What we mean by 'open-sourced claims'

We are not just publishing code snippets. We are publishing testable assertions and the method to challenge them. For example:

  • Claim: core PDF tools process files locally.
  • Test: observe network traffic during merge/split/compress/redact actions.
  • Expected result: no file payload requests to remote processors.
  • Failure condition: any outbound request containing document bytes.

This model converts trust from "believe us" into "repeat the test." That is a better default for developers, auditors, and security teams.

Why this resonates with developer communities

Engineers dislike unverifiable promises, especially in privacy and security. Hacker News, Reddit, and technical communities consistently reward products that show evidence, include caveats, and define threat models honestly.

We built Plain with the same cultural expectation we use in production engineering: if a behavior matters, instrument it. If a claim matters, document how to falsify it.

This is also why we separate local tools from AI endpoints with explicit consent gates. Users should always know when a flow stays on-device and when external processing is involved.

Verifiable architecture changes product decisions

Once you commit to verification-first privacy, implementation choices change quickly. You avoid hidden upload fallbacks. You reduce optional third-party scripts. You expose clear UI consent boundaries. You treat network silence during core file processing as a non-negotiable product requirement.

The result is often a simpler system: fewer moving parts, fewer legal ambiguities, and clearer user expectations. Privacy becomes an architectural property, not a compliance afterthought.

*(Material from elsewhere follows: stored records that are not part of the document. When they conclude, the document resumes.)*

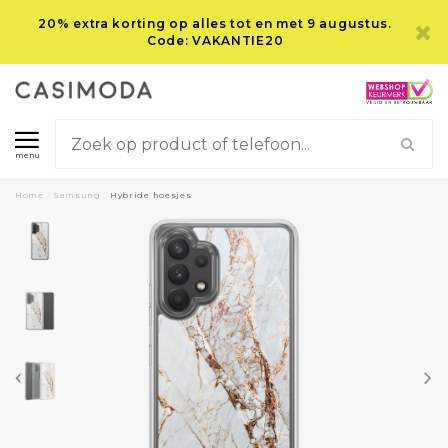
20% extra korting op alles tot en met 9 augustus.
Code: VAKANTIE20
menu
Home
/
Samsung
/
Hybride hoesjes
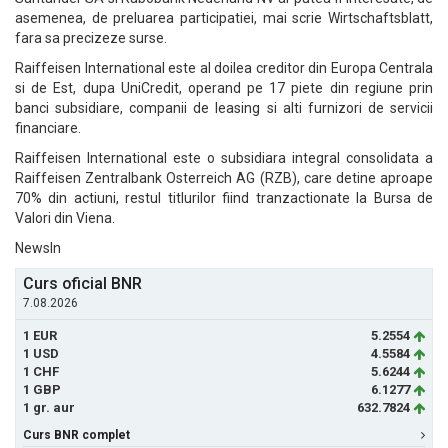
asemenea, de preluarea participatiei, mai scrie Wirtschaftsblatt,
fara sa precizeze surse.
Raiffeisen International este al doilea creditor din Europa Centrala
si de Est, dupa UniCredit, operand pe 17 piete din regiune prin
banci subsidiare, companii de leasing si alti furnizori de servicii
financiare.
Raiffeisen International este o subsidiara integral consolidata a
Raiffeisen Zentralbank Osterreich AG (RZB), care detine aproape
70% din actiuni, restul titlurilor fiind tranzactionate la Bursa de
Valori din Viena.
NewsIn
Curs oficial BNR
7.08.2026
1 EUR
5.2554
1 USD
4.5584
1 CHF
5.6244
1 GBP
6.1277
1 gr. aur
632.7824
Curs BNR complet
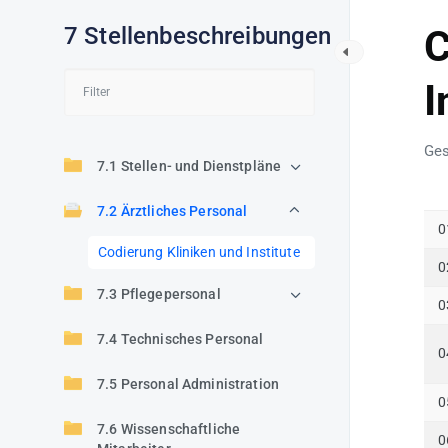
7 Stellenbeschreibungen
C
I
Ges
7.1 Stellen- und Dienstpläne
7.2 Ärztliches Personal
0
Codierung Kliniken und Institute
0
7.3 Pflegepersonal
0
7.4 Technisches Personal
0
7.5 Personal Administration
0
7.6 Wissenschaftliche
0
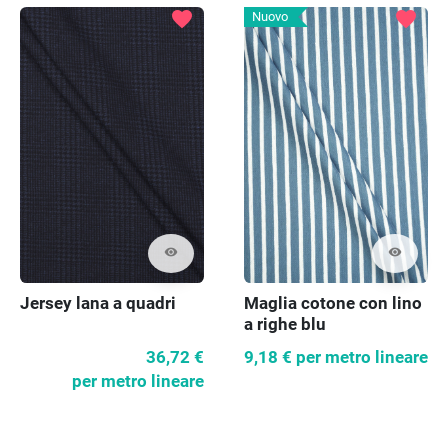
favorite
favorite
Nuovo
visibility
visibility
Maglia cotone con lino
Jersey lana a quadri
a righe blu
9,18 €
per metro lineare
36,72 €
per metro lineare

What users should demand from every PDF tool

You do not need to trust Plain by default. In fact, please do not. Use this checklist across all tools:

  • Can I verify file data flow with built-in browser tools?
  • Is there a documented offline test for core operations?
  • Are AI features explicitly opt-in and separately disclosed?
  • Are deletion/retention claims tied to specific workflows, not vague promises?

If a vendor cannot answer these clearly, you are not buying certainty. You are buying risk.

Where to start

Start with /verify-claims. Then test a real workflow in Merge PDF or Redact PDF. Keep DevTools open while you process. If the claim holds under your own inspection, that is real trust.

Privacy should be inspectable infrastructure. That is what we are trying to build, and that is what we think users should expect everywhere.